**Task prompt**
State how many lines of the listing contain the string "false". Give only the number.

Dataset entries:
------------------------------------------------------------------------
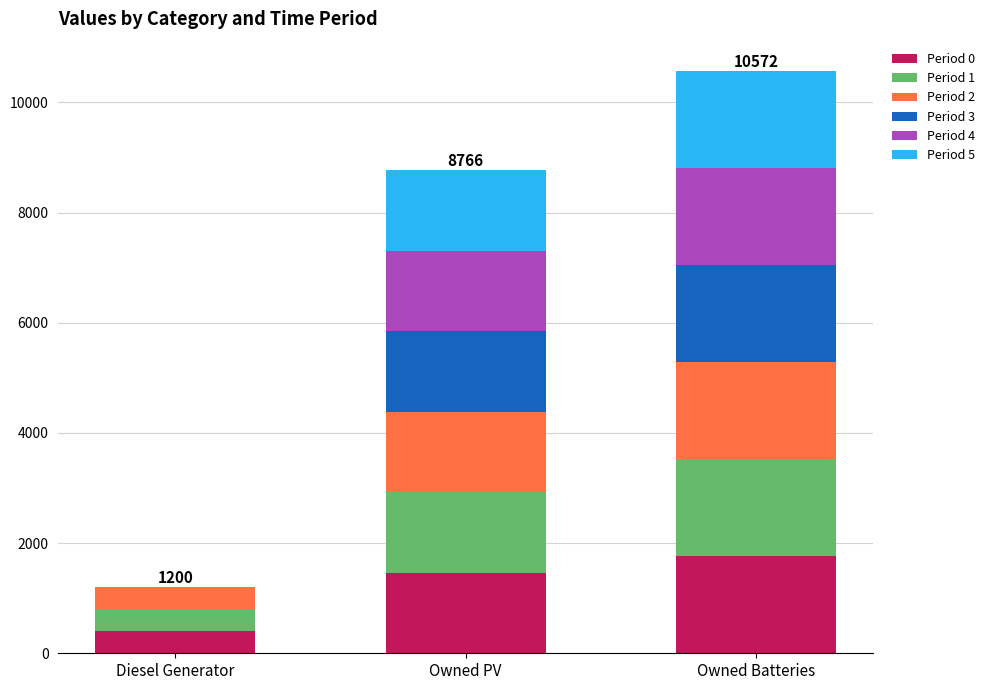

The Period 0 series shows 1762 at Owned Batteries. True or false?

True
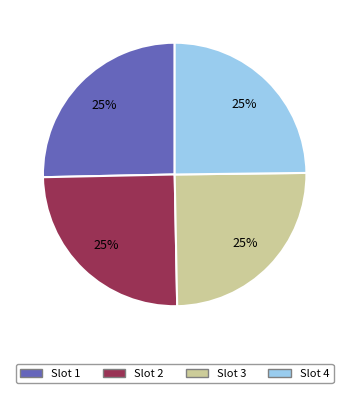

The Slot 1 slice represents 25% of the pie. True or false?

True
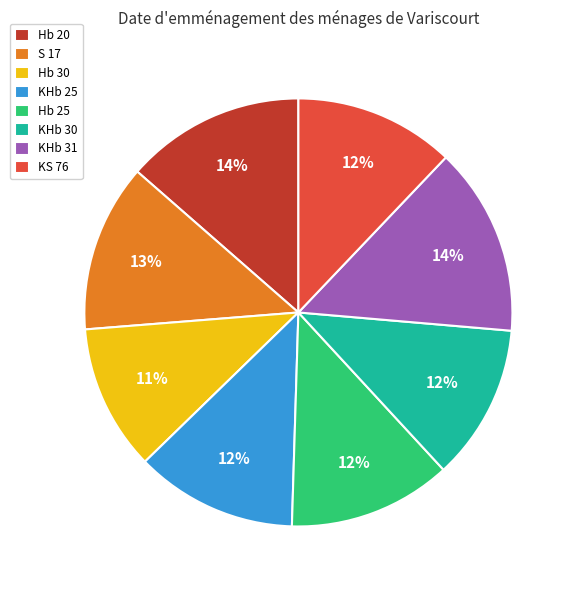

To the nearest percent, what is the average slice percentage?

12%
------------------------------------------------------------------------
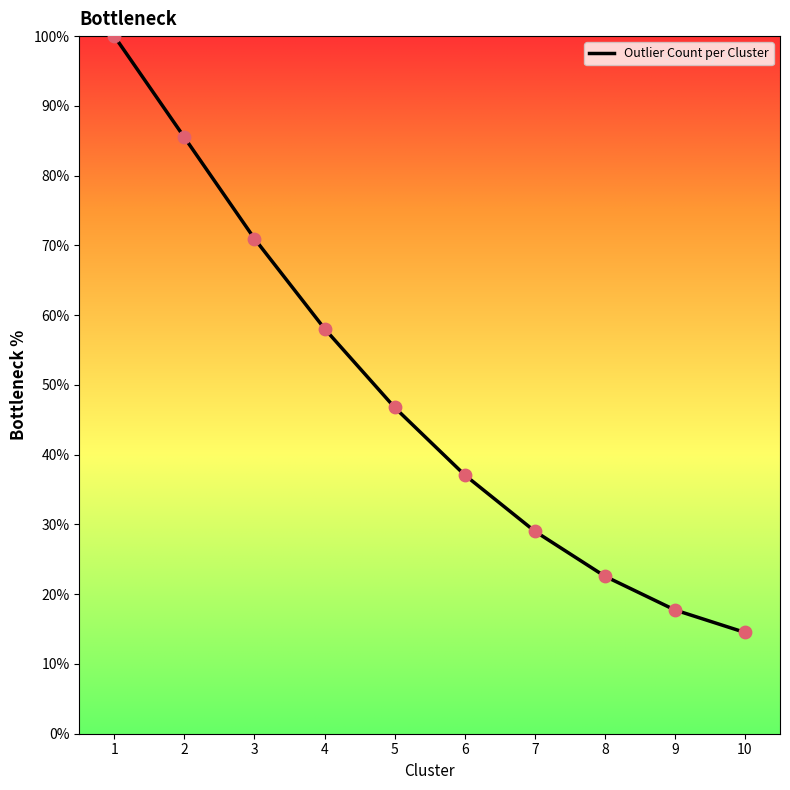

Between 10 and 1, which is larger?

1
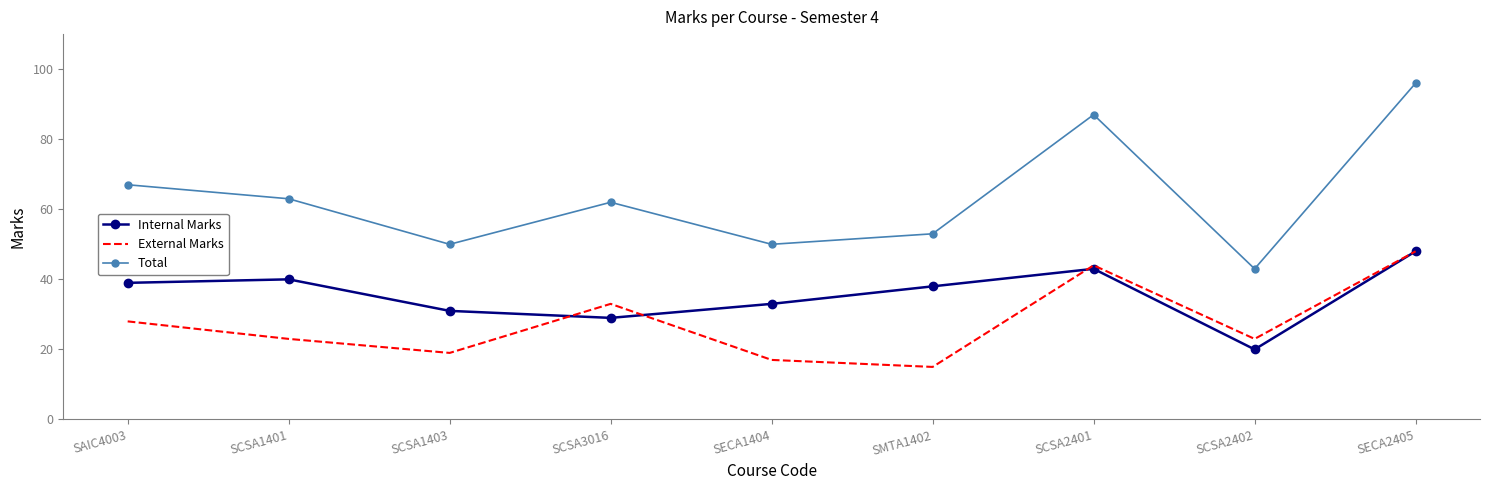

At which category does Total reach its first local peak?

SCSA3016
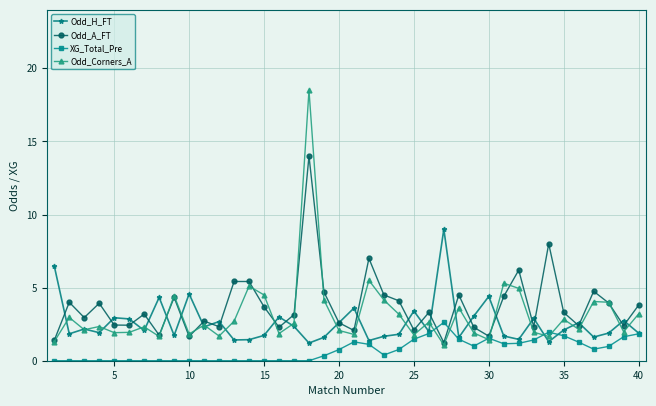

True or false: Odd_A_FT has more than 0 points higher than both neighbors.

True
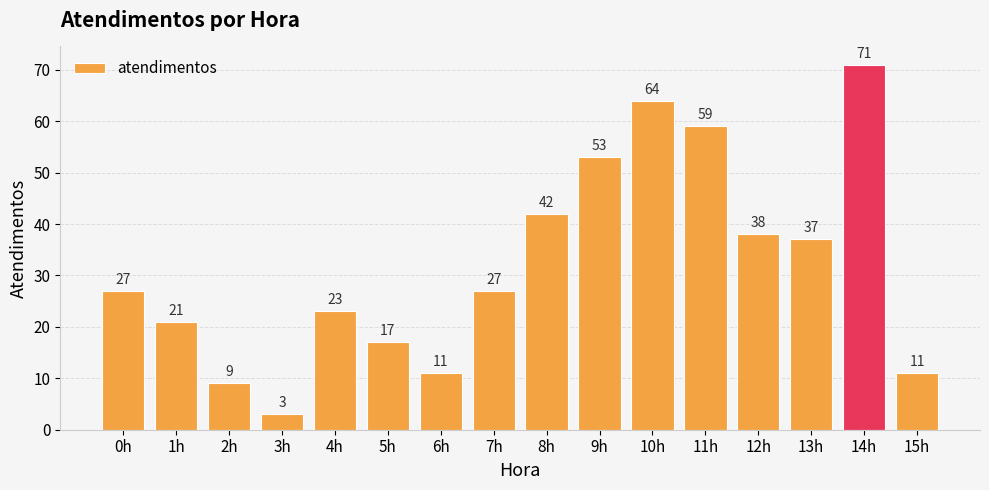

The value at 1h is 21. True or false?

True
------------------------------------------------------------------------
**Answer to this exercise**
4